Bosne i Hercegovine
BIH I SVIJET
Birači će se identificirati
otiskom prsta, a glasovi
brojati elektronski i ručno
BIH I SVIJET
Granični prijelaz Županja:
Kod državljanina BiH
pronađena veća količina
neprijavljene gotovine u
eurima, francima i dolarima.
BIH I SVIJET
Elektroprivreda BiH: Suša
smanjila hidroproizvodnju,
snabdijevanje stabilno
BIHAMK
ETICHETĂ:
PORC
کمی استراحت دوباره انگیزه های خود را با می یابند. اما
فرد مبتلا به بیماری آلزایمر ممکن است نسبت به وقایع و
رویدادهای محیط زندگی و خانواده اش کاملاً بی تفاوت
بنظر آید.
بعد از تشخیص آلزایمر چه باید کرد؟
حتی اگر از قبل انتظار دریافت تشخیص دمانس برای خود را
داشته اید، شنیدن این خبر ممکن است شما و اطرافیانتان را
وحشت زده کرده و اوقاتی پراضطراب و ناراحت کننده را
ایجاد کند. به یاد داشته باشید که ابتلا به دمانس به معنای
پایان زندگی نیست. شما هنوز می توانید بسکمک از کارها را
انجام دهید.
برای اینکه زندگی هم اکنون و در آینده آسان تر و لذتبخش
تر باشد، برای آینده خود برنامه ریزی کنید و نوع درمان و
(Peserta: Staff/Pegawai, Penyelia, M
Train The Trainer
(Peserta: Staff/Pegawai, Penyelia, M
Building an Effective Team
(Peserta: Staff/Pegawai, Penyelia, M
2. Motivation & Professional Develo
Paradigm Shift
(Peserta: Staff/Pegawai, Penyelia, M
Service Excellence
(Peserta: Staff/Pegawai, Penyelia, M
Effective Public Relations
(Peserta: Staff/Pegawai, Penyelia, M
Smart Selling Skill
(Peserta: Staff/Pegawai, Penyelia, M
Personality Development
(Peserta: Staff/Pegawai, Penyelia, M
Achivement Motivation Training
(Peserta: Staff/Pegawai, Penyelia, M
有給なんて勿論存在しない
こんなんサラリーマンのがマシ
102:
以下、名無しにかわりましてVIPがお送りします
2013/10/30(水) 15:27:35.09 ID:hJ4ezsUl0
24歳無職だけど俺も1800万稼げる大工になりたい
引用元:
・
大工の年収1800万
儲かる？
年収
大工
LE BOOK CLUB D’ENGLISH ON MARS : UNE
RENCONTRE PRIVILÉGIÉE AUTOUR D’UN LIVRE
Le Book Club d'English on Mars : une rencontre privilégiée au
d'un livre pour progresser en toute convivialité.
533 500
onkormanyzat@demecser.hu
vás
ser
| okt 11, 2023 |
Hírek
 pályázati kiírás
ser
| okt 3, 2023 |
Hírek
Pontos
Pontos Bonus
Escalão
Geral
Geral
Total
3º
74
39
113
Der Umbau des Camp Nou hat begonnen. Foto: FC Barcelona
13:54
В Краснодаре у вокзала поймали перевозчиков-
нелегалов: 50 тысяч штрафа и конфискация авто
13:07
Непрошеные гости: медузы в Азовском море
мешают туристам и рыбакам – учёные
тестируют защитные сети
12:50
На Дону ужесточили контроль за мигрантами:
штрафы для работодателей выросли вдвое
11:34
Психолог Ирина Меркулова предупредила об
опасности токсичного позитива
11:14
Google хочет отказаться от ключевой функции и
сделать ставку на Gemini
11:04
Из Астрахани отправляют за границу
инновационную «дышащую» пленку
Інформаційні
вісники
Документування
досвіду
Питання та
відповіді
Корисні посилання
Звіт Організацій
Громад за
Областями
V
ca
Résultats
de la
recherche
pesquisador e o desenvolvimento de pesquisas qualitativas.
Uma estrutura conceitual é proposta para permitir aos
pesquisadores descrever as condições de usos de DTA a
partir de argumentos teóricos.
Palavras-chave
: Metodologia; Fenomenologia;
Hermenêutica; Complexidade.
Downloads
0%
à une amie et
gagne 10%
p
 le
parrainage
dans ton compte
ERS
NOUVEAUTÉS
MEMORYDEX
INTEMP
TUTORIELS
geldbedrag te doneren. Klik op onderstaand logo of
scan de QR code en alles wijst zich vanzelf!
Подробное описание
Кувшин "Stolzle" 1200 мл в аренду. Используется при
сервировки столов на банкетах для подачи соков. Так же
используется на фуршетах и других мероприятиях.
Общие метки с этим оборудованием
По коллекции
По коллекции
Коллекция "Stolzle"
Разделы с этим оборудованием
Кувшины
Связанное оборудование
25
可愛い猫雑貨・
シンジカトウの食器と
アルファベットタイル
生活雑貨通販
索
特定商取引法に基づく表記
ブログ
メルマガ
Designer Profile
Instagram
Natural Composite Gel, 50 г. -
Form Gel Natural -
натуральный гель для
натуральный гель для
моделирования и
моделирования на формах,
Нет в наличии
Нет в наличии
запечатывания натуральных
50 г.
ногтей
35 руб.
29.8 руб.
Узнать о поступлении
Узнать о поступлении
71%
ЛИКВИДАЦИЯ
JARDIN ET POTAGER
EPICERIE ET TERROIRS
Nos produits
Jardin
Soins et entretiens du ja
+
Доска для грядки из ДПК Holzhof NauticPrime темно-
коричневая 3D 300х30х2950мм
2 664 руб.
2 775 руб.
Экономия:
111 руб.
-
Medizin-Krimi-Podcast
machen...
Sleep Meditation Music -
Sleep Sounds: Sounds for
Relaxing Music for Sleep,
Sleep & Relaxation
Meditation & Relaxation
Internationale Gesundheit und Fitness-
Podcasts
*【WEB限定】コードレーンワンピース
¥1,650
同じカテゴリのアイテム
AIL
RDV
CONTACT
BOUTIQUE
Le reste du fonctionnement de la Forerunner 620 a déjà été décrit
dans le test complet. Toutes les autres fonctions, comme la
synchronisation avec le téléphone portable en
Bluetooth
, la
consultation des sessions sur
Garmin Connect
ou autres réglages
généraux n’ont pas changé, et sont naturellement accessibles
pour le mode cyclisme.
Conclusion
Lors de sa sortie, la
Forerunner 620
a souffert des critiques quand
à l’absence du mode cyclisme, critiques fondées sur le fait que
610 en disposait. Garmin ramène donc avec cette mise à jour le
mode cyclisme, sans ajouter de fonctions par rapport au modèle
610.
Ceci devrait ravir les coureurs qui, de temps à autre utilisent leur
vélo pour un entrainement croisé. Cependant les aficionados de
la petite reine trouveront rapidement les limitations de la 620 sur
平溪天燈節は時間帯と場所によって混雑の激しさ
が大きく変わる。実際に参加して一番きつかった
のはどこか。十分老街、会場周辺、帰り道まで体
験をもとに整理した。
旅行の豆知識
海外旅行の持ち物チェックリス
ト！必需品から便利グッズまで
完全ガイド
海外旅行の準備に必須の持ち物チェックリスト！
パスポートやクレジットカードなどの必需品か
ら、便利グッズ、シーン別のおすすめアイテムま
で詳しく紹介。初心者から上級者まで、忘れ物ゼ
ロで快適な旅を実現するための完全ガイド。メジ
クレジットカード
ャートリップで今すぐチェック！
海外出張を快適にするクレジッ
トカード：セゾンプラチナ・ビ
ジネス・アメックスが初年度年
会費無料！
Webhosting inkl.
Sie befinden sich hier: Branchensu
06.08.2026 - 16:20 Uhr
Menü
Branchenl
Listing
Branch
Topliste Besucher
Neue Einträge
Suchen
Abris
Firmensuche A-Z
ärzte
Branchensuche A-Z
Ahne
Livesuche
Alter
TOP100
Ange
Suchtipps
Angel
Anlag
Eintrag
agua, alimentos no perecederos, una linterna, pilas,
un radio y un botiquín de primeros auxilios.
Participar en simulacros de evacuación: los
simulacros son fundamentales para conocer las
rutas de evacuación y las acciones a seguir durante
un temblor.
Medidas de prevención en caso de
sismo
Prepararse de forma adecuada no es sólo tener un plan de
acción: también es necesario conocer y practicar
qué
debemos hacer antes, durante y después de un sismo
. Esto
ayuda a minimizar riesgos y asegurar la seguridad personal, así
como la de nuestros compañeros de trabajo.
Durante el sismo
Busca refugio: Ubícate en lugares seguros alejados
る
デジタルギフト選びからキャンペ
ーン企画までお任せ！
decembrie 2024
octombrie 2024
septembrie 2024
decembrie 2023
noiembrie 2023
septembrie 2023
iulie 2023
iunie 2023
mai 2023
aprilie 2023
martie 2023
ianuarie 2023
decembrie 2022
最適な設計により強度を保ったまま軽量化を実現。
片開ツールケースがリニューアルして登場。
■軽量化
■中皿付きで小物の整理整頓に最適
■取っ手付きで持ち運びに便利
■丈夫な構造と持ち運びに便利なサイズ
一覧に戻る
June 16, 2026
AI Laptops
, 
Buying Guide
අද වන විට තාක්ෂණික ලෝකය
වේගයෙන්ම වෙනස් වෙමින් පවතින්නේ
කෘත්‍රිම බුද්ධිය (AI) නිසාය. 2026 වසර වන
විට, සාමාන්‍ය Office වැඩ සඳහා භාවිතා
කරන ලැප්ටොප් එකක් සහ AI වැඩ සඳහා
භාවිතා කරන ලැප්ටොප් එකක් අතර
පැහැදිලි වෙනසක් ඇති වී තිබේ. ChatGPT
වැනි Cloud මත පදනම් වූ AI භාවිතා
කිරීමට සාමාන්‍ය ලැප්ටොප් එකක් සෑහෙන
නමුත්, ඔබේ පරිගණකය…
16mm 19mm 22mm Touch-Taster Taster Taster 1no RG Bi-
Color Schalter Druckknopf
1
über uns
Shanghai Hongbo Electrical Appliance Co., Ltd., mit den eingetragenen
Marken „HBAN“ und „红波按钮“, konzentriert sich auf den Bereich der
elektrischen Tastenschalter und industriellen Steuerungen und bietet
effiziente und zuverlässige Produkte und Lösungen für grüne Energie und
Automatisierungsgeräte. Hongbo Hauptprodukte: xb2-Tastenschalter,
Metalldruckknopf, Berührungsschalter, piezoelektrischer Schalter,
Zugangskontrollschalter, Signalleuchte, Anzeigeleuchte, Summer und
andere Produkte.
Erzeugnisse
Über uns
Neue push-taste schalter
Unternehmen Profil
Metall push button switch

Work instruction: Reproduce the entries above word for word, covering the stretch from the start of the entries through the line containing "Personality Development".

Response below:
Bosne i Hercegovine
BIH I SVIJET
Birači će se identificirati
otiskom prsta, a glasovi
brojati elektronski i ručno
BIH I SVIJET
Granični prijelaz Županja:
Kod državljanina BiH
pronađena veća količina
neprijavljene gotovine u
eurima, francima i dolarima.
BIH I SVIJET
Elektroprivreda BiH: Suša
smanjila hidroproizvodnju,
snabdijevanje stabilno
BIHAMK
ETICHETĂ:
PORC
کمی استراحت دوباره انگیزه های خود را با می یابند. اما
فرد مبتلا به بیماری آلزایمر ممکن است نسبت به وقایع و
رویدادهای محیط زندگی و خانواده اش کاملاً بی تفاوت
بنظر آید.
بعد از تشخیص آلزایمر چه باید کرد؟
حتی اگر از قبل انتظار دریافت تشخیص دمانس برای خود را
داشته اید، شنیدن این خبر ممکن است شما و اطرافیانتان را
وحشت زده کرده و اوقاتی پراضطراب و ناراحت کننده را
ایجاد کند. به یاد داشته باشید که ابتلا به دمانس به معنای
پایان زندگی نیست. شما هنوز می توانید بسکمک از کارها را
انجام دهید.
برای اینکه زندگی هم اکنون و در آینده آسان تر و لذتبخش
تر باشد، برای آینده خود برنامه ریزی کنید و نوع درمان و
(Peserta: Staff/Pegawai, Penyelia, M
Train The Trainer
(Peserta: Staff/Pegawai, Penyelia, M
Building an Effective Team
(Peserta: Staff/Pegawai, Penyelia, M
2. Motivation & Professional Develo
Paradigm Shift
(Peserta: Staff/Pegawai, Penyelia, M
Service Excellence
(Peserta: Staff/Pegawai, Penyelia, M
Effective Public Relations
(Peserta: Staff/Pegawai, Penyelia, M
Smart Selling Skill
(Peserta: Staff/Pegawai, Penyelia, M
Personality Development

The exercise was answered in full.